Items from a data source
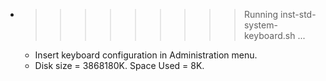 * >>>>>>>>> Running inst-std-system-keyboard.sh ...
  * Insert keyboard configuration in Administration menu.
  * Disk size = 3868180K. Space Used = 8K.

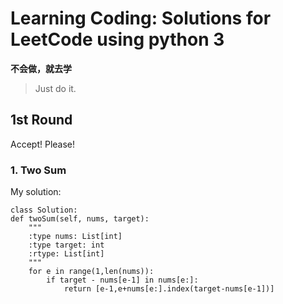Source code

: # Learning Coding: Solutions for LeetCode using python 3  
  
**不会做，就去学**  
>Just do it.

## 1st Round
Accept! Please!

### 1. Two Sum  
My solution:  

    class Solution:
    def twoSum(self, nums, target):
        """
        :type nums: List[int]
        :type target: int
        :rtype: List[int]
        """
        for e in range(1,len(nums)):
            if target - nums[e-1] in nums[e:]:
                return [e-1,e+nums[e:].index(target-nums[e-1])]
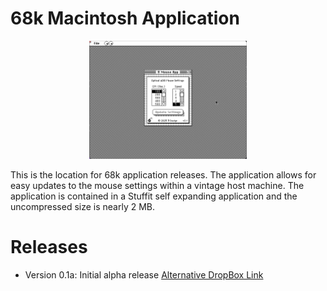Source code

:# 68k Macintosh Application

<p align="center">
  <img src="../images/∏_ADB_Mouse_App.png" alt="Optical ADB Mice" width="50%">
</p>

This is the location for 68k application releases. The application allows for easy updates to the mouse settings within a vintage host machine. The application is contained in a Stuffit self expanding application and the uncompressed size is nearly 2 MB.

# Releases

- Version 0.1a: Initial alpha release [Alternative DropBox Link](https://www.dropbox.com/scl/fi/go2yihg290292nc37eom7/_Mouse_App_0.1a.sea.hqx?rlkey=avyhvph8iu7y4wt902ksqtbaa&st=wirosyzj&dl=0)
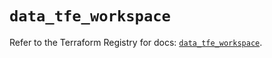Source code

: # `data_tfe_workspace`

Refer to the Terraform Registry for docs: [`data_tfe_workspace`](https://registry.terraform.io/providers/hashicorp/tfe/0.67.0/docs/data-sources/workspace).
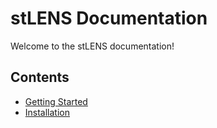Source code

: # stLENS Documentation

Welcome to the stLENS documentation!


## Contents

- [Getting Started](getting_started.md)
- [Installation](installation.md)
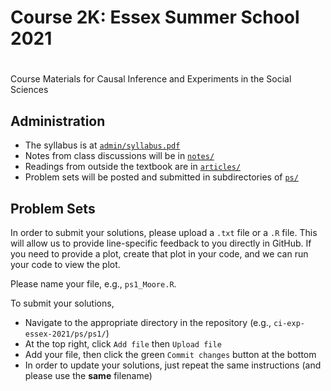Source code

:# Course 2K: Essex Summer School 2021
# 
Course Materials for Causal Inference and Experiments in the Social Sciences

## Administration

* The syllabus is at [`admin/syllabus.pdf`](/admin/syllabus.pdf)
* Notes from class discussions will be in [`notes/`](/notes/)
* Readings from outside the textbook are in [`articles/`](/articles/)
* Problem sets will be posted and submitted in subdirectories of [`ps/`](/ps/)

## Problem Sets

In order to submit your solutions, please upload a `.txt` file or a `.R` 
file. This will allow us to provide line-specific feedback to you directly in 
GitHub. If you need to provide a plot, create that plot in your code, and we can 
run your code to view the plot.

Please name your file, e.g., `ps1_Moore.R`.

To submit your solutions, 

* Navigate to the appropriate directory in the repository (e.g., 
`ci-exp-essex-2021/ps/ps1/`)
* At the top right, click `Add file` then `Upload file`
* Add your file, then click the green `Commit changes` button at the bottom
* In order to update your solutions, just repeat the same instructions (and please 
use the **same** filename)
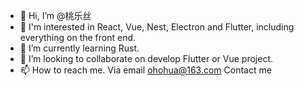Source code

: - 👋 Hi, I’m @桃乐丝
- 👀 I'm interested in React, Vue, Nest, Electron and Flutter, including everything on the front end.
- 🌱 I’m currently learning Rust.
- 💞️ I’m looking to collaborate on develop Flutter or Vue project.
- 📫 How to reach me. Via email ohohua@163.com Contact me

<!---
ohohua/ohohua is a ✨ special ✨ repository because its `README.md` (this file) appears on your GitHub profile.
You can click the Preview link to take a look at your changes.
--->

Problem description ▸
Show me every line of the entries above that holds "stLENS".

Output for this exercise ▸
: # stLENS Documentation
Welcome to the stLENS documentation!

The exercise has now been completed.